According to the Federation of Korean Industries, reported FDI in South Korea for the first quarter of 2020 increased 3.2 percent to $3.27 billion, while realized FDI dropped to $2.41 billion, a 17.8 percent decline compared to the same period last year. In 2019, FDI in South Korea fell for the first time in five years to $10.57 billion. Firms cited shorter working hours, a higher minimum wage, and the elimination of corporate tax incentives as factors that led to the poor results (Jung Suk-yee, “Foreign Direct Investment in South Korea Drops in Q1,” Business Korea, May 21, 2020, http://www.businesskorea.co.kr/news/articleView.html?idxno=46116)

South Korea’s National Assembly recently approved a revision in the telecommunication business act requiring responsibility from local and foreign content providers in supplying stable services. This revision provides Korean authorities with legal grounds to press companies like Netflix to share network costs with local internet service providers, who have been dealing with heavy data traffic due to an expansion of online content services. The telecommunication industry welcomed this move and Netflix said it respects the parliament’s decision and will continue to offer good services (“Netflix pressed to share network costs in S. Korea,” The Korea Herald, May 21, 2020, http://www.koreaherald.com/view.php?ud=20200521000754&np=4&mp=1)
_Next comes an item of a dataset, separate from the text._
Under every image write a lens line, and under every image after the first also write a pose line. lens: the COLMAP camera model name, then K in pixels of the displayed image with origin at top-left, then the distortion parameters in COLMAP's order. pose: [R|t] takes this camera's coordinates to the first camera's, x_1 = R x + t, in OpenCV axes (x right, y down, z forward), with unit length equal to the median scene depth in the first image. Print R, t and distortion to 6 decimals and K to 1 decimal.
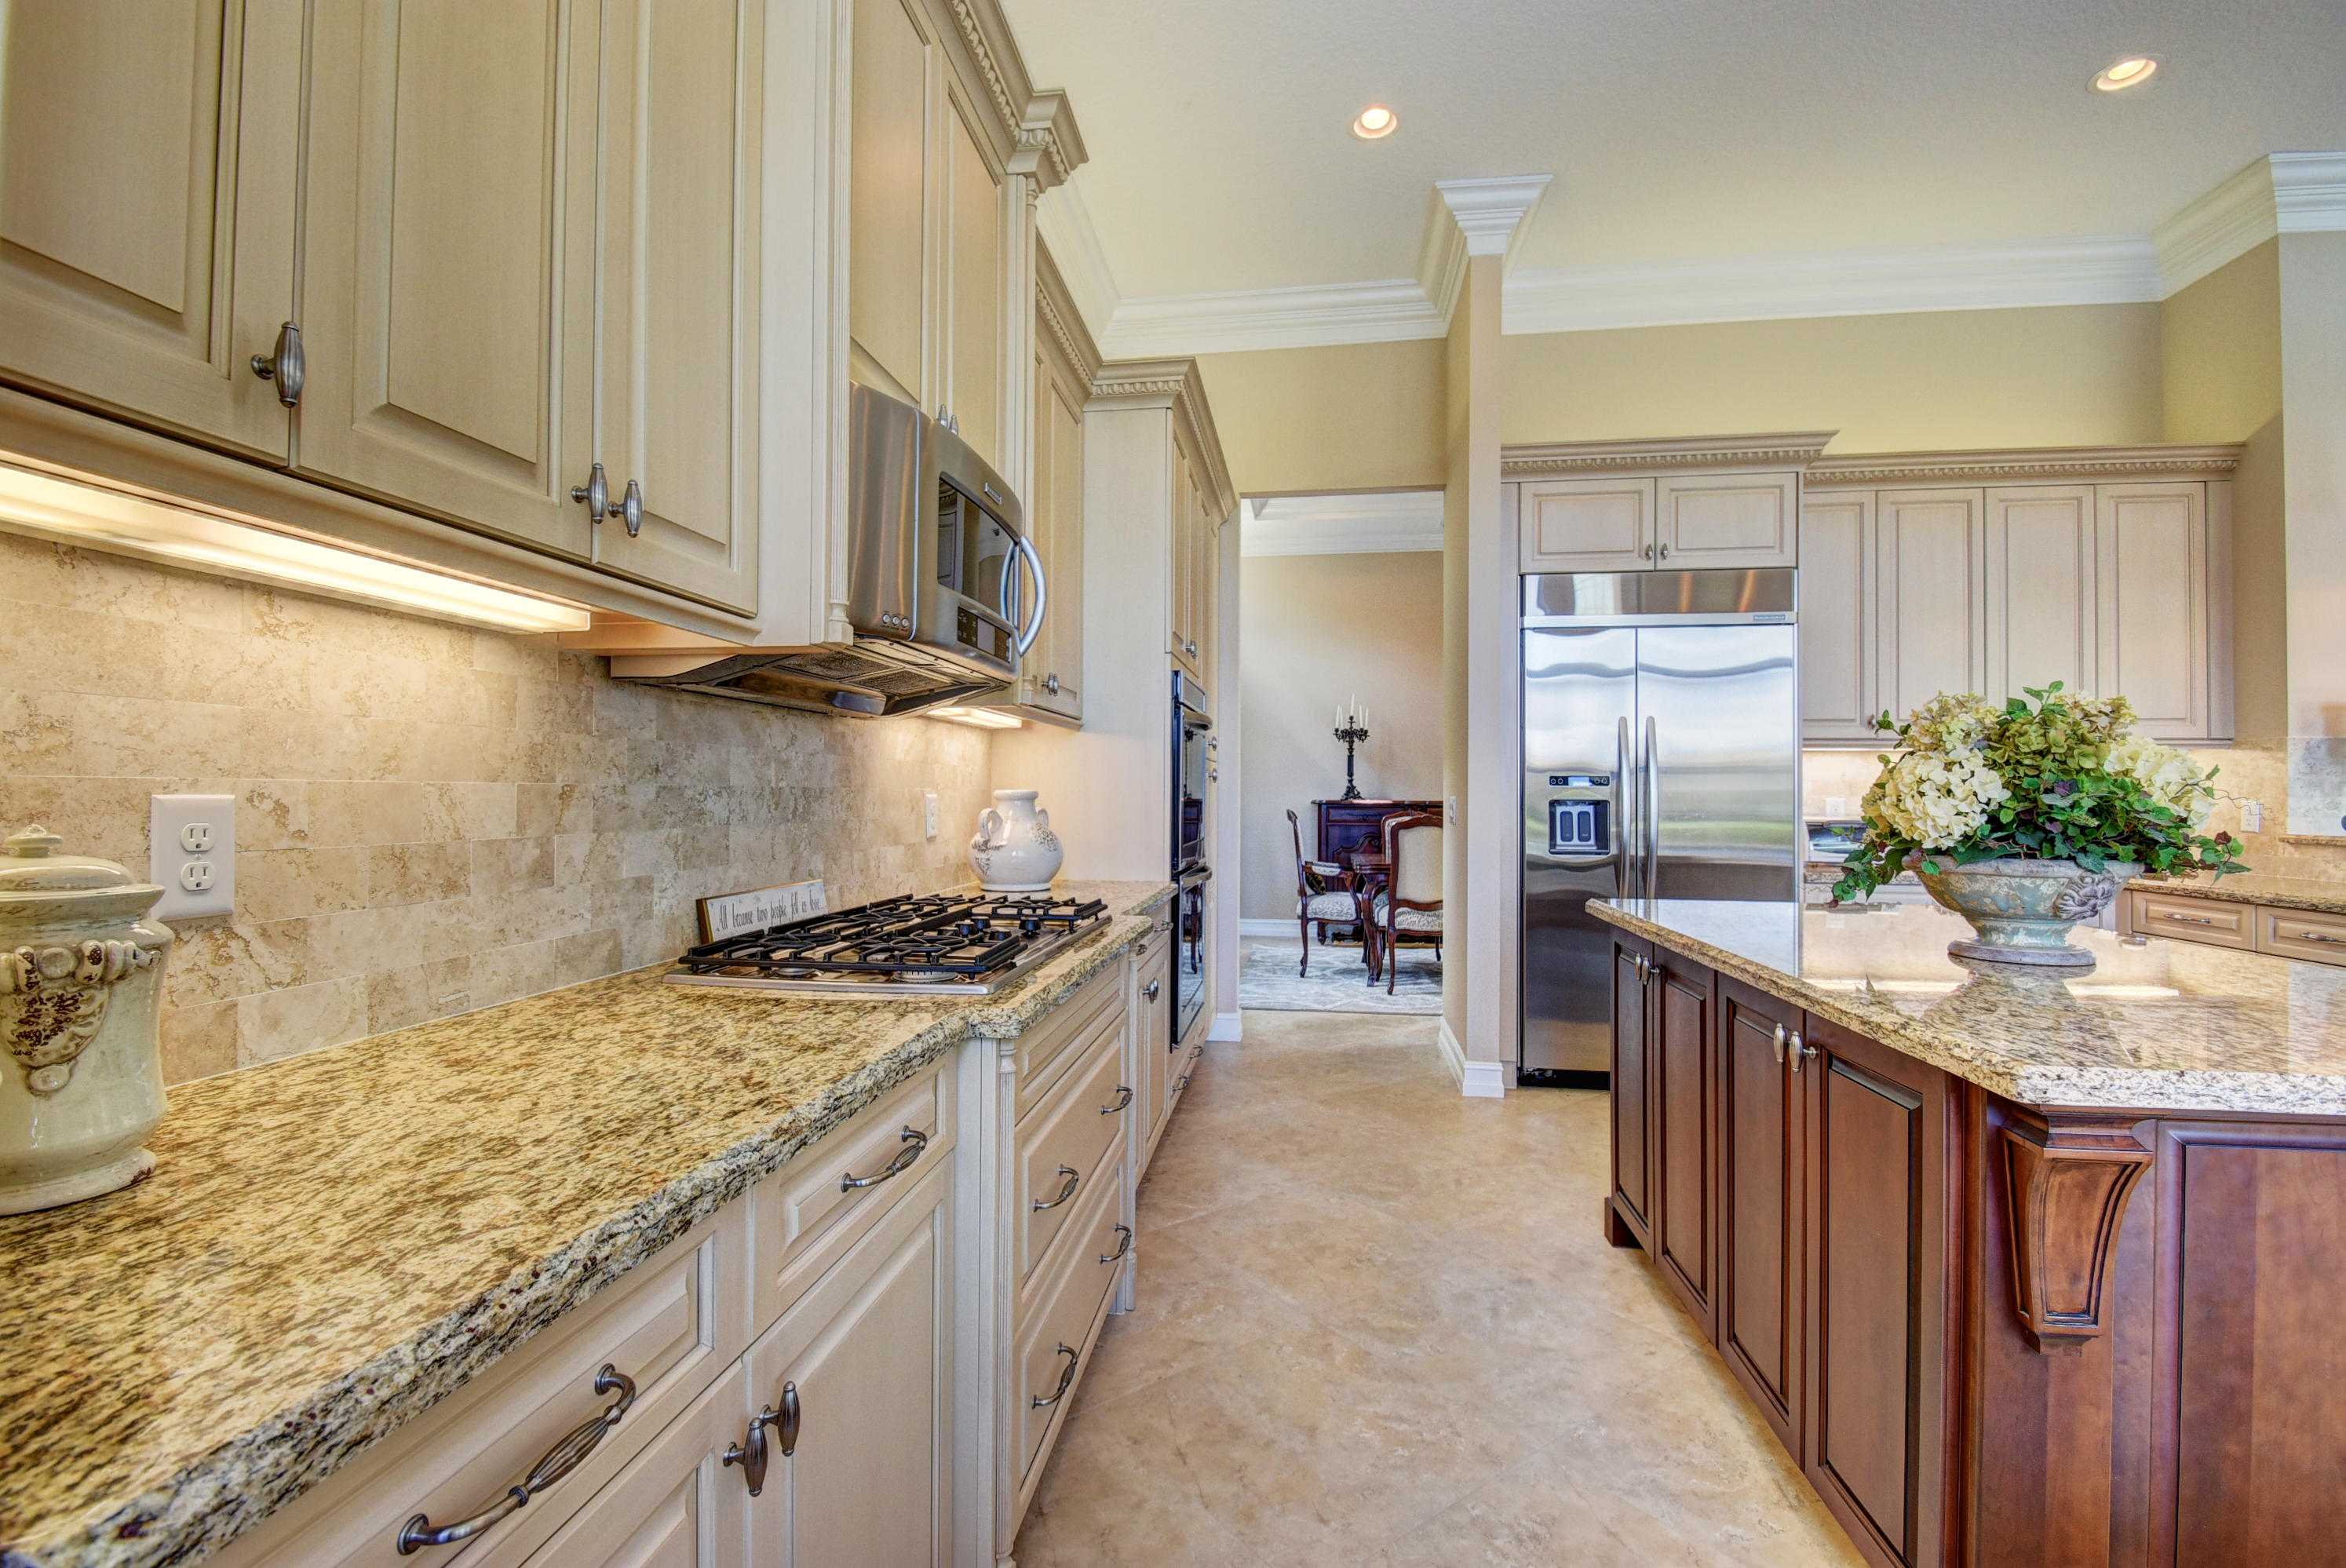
lens RADIAL K [[1030.6, 0, 1168.2], [0, 1030.6, 789.1], [0, 0, 1]] dist [-0.024634, -0.001280]
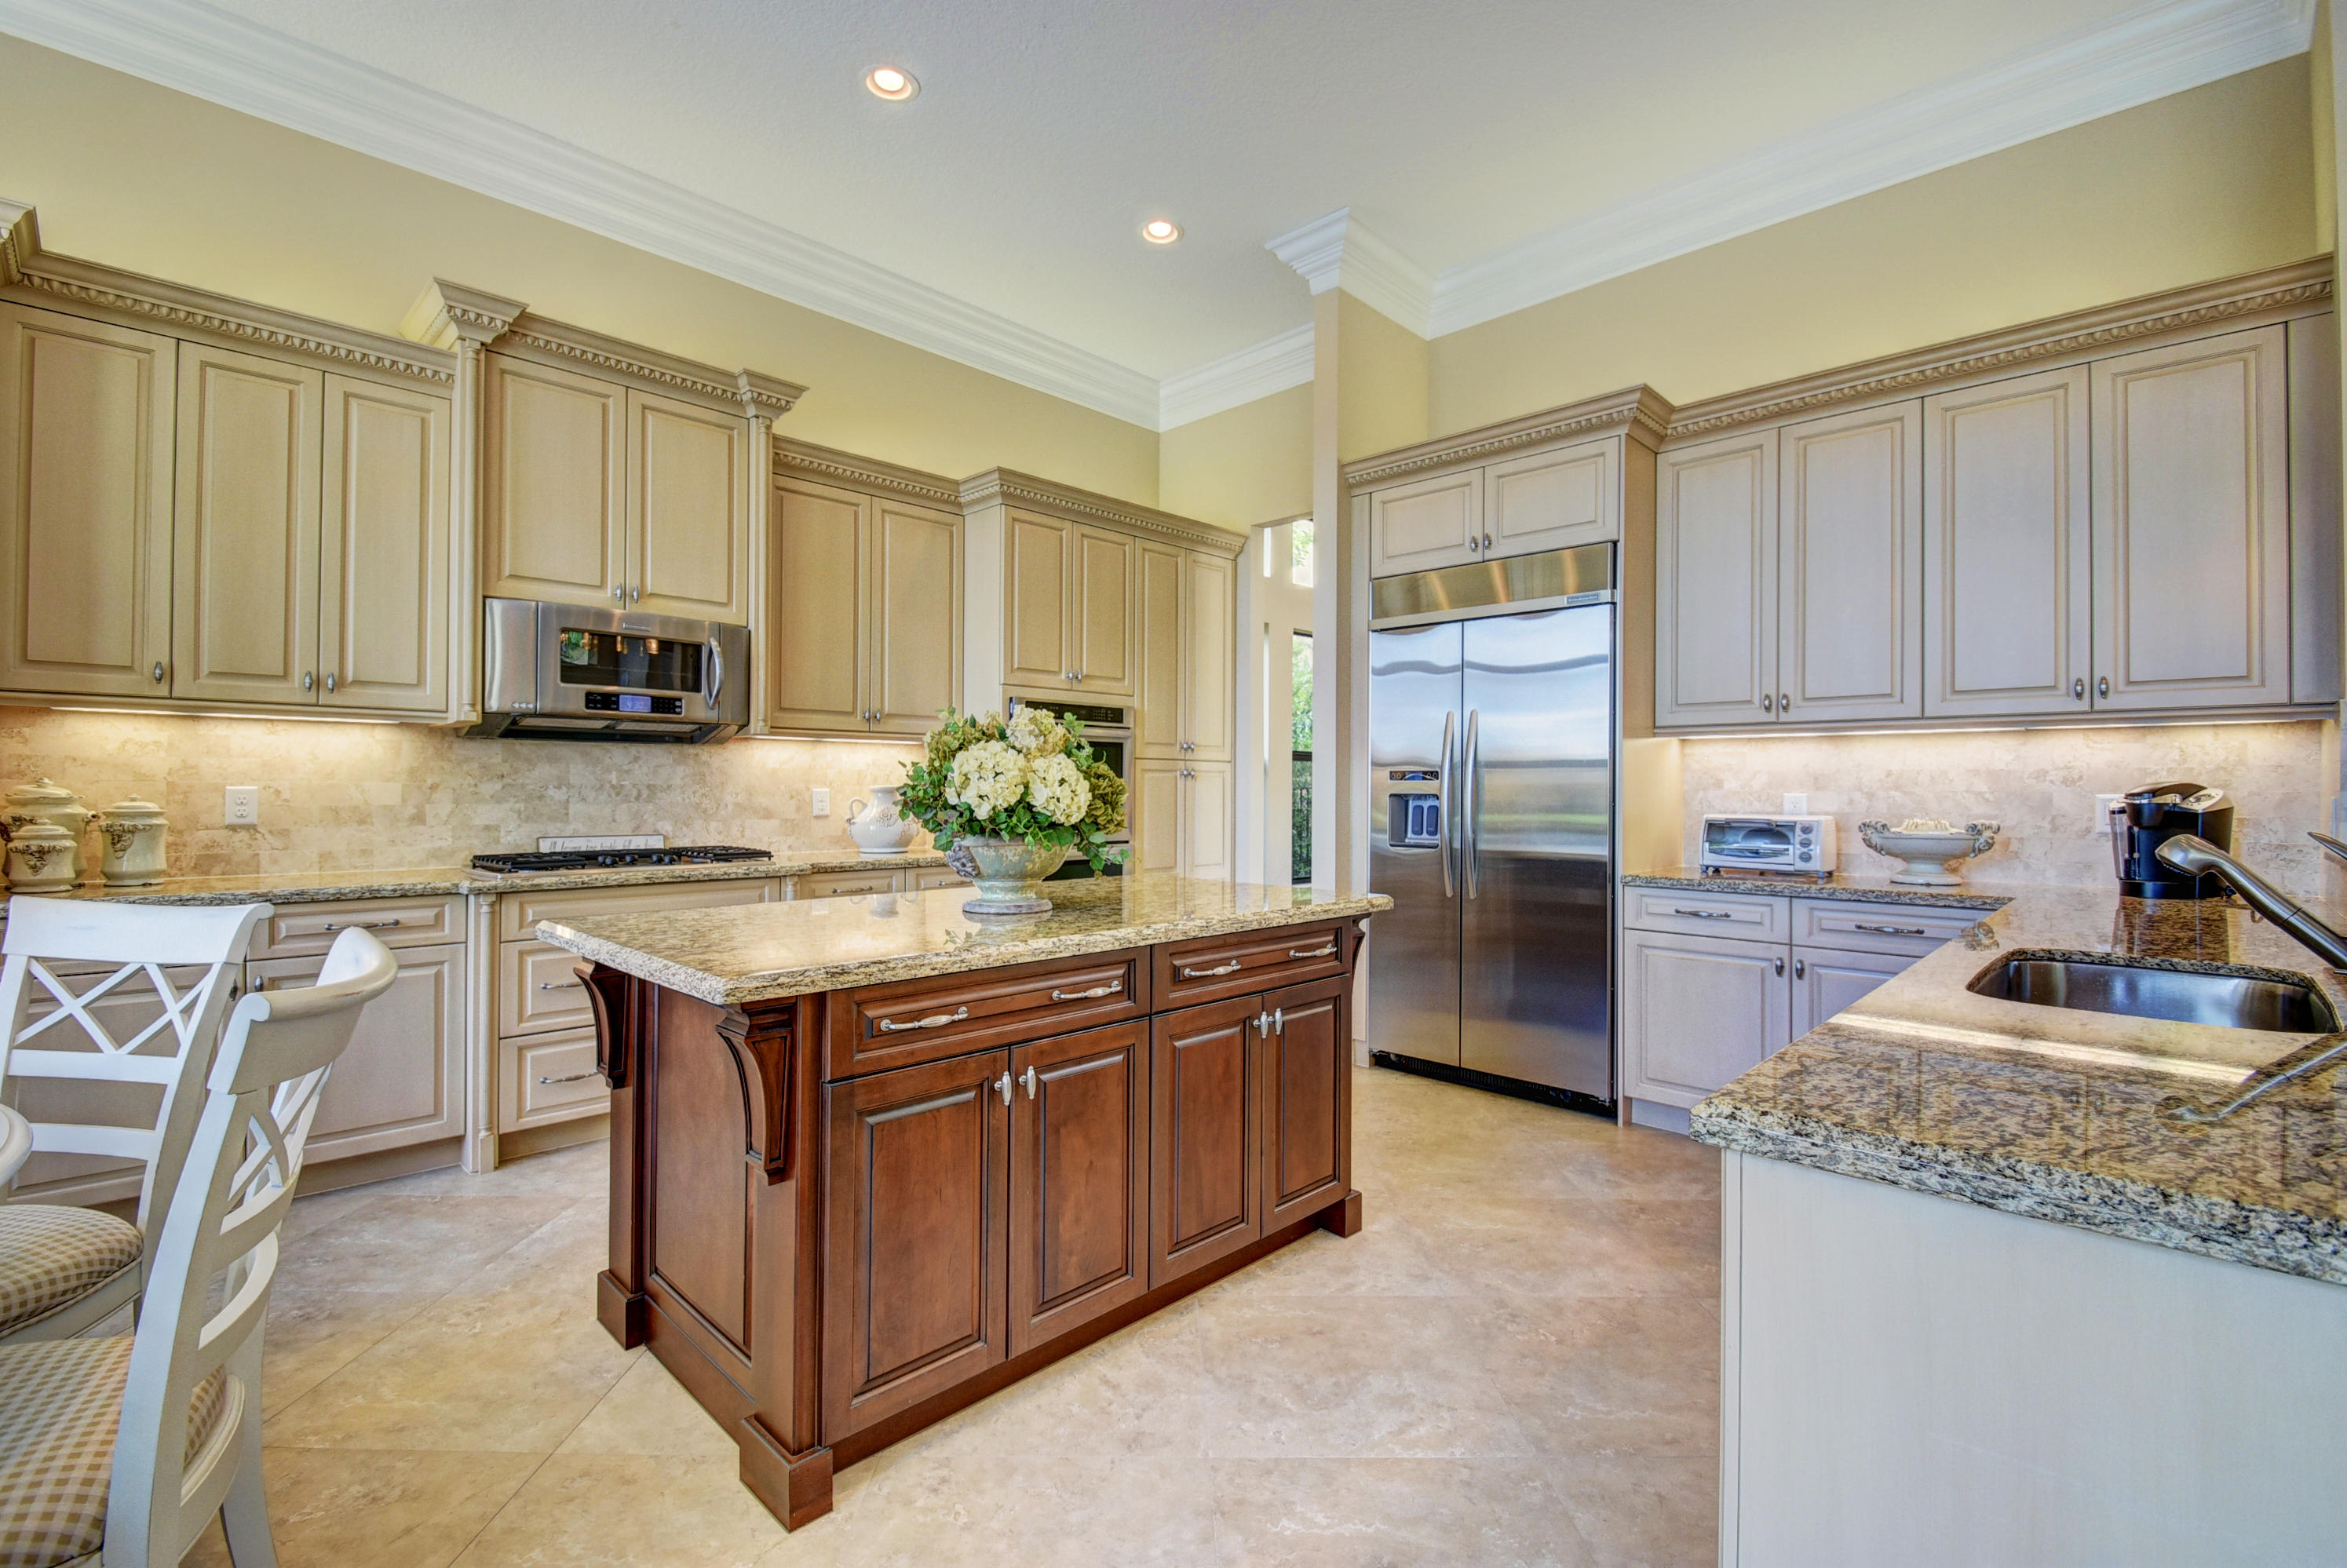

US government officials have been touting the Economic Prosperity Network (EPN) initiative which some Koreans see as an American effort to push decoupling with China. The EPN worries Korea companies since they feel they might face huge pressure to move FDI to the US and to limit their FDI in China. The latter could be quite costly for them given Korea’s extensive trade with China (and its associated trade surplus) as well as Korean companies’ huge manufacturing operations in Korea (Jung Suk-Yee, “Korea Companies Facing Growing U.S. Pressure to Move Production Bases to U.S.,” Business Korea, May 22, 2020, http://www.businesskorea.co.kr/news/articleView.html?idxno=46195)

Korea’s NH Investment & Securities is part of a consortium that won a bid to invest $8 billion to acquire a 49 percent stake in a natural gas pipeline held by the United Arab Emirates’ Abu Dhabi National Oil Corp. The winning consortium includes the US’s Global Infrastructure Partners, Snam, Singapore’s sovereign wealth and several Canadian entities. The deal most likely will be the largest infrastructure investment in 2020. NH Investment & Securities has invested in infrastructure in Europe and elsewhere (Yoon Young-sil, “NH Investment & Securities to Participate in US$8 Bil. Infrastructure Deal,” Business Korea, May 18, 2020, http://www.businesskorea.co.kr/news/articleView.html?idxno=45915)

*The information used herein is gathered from sources believed to be reliable, but the Wong MNC Center does not guarantee their accuracy. The content in this section does not necessarily represent the official view of the Wong MNC Center, its Board of Directors, or its Advisory Board.